Bukan hanya CIA, pimpinan Badan Intelijen Strategis (BAIS) sekaligus Asisten Intelijen Hankam L.B. Moerdani juga mencium adanya keterlibatan “intelijen pemerintah” lainnya dalam kasus Jamaah Imran. Menurut Ken Conboy, kecurigaan itu bukanlah tanpa dasar —walaupun secara teori, Ali Moertopo tidak terlibat dalam urusan operasi khusus—, namun desas-desus tentang ikut campur tangannya dalam kasus tersebut bertiup kencang kala itu.
Begitu marahnya Benny (panggilan akrab L.B. Moerdani) atas situasi tersebut, kata Conboy, hingga dia menelepon langsung Deputi III Badan Koordinasi Intelijen Negara (BAKIN) Aswis Sumarmo.
“Bilang pada Pitut (Soeharto) untuk menghentikannya!
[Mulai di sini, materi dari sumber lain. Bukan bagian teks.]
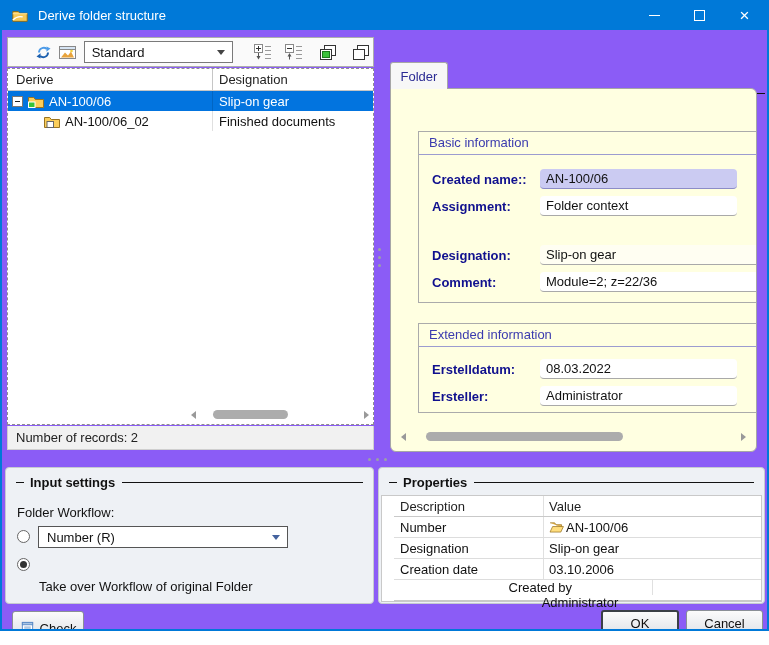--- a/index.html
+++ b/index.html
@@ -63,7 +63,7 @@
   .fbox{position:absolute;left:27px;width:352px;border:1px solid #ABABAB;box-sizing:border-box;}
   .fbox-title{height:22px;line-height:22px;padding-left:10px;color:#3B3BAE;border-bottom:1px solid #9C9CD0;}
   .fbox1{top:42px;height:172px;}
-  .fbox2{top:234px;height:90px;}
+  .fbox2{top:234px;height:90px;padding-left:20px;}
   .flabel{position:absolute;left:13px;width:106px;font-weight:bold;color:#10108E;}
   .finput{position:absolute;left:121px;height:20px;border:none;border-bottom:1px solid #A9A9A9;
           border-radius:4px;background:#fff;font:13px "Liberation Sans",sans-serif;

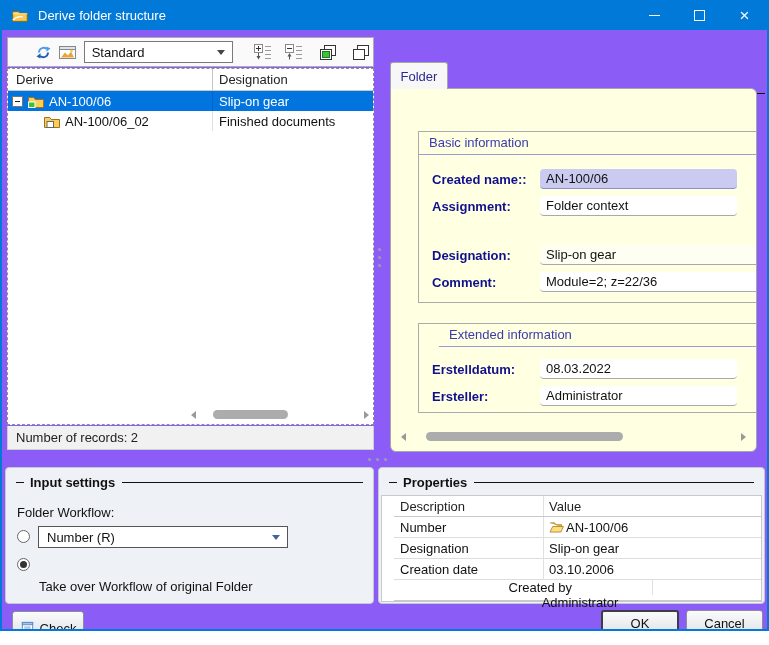--- a/index.html
+++ b/index.html
@@ -84,7 +84,7 @@
   .opt2-label{position:absolute;left:33px;top:88px;color:#111;margin-top:23px;}
   
   .ptable{position:absolute;left:2px;right:2px;top:27px;background:#fff;border:1px solid #C9C9C9;}
-  .prow{display:flex;height:20px;align-items:center;border-bottom:1px solid #DDD;margin-left:12px;}
+  .prow{display:flex;height:20px;align-items:center;border-bottom:1px solid #DDD;}
   .prow:last-child{border-bottom:1px solid #C9C9C9;flex-direction:column;}
   .phead{border-bottom:1px solid #C9C9C9;color:#222;}
   .pc1{width:150px;box-sizing:border-box;padding-left:6px;border-right:1px solid #E0E0E0;height:100%;display:flex;align-items:center;}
Atau dia akan kutangkap!” ujar Benny.
Pitut Soeharto adalah agen intelijen kepercayaan Ali Moertopo. Saat awal Orde Baru, dia ditugaskan untuk “masuk” ke jaringan kelompok Islam garis keras guna menjalankan operasi penjinakan sekaligus melakukan pembusukan terhadap kekuatan-kekuatan Islam politik.
Ketidakpercayaan Benny kepada “intel lain” secara tersamar dibuktikan oleh keinginannya untuk menjadi koordinator langsung penanganan Operasi Woyla. Ketika Teddy menyampaikan pertanyaan Duta Besar RI untuk Thailand Hasnan Habib: apakah koordinasi dalam pengendalian pembajakan ada pada tangan Hasnan Habib, Kepala BAKIN Yoga Soegomo atau berada di Jakarta?
“…di Jakarta!” jawab Benny setengah membentak.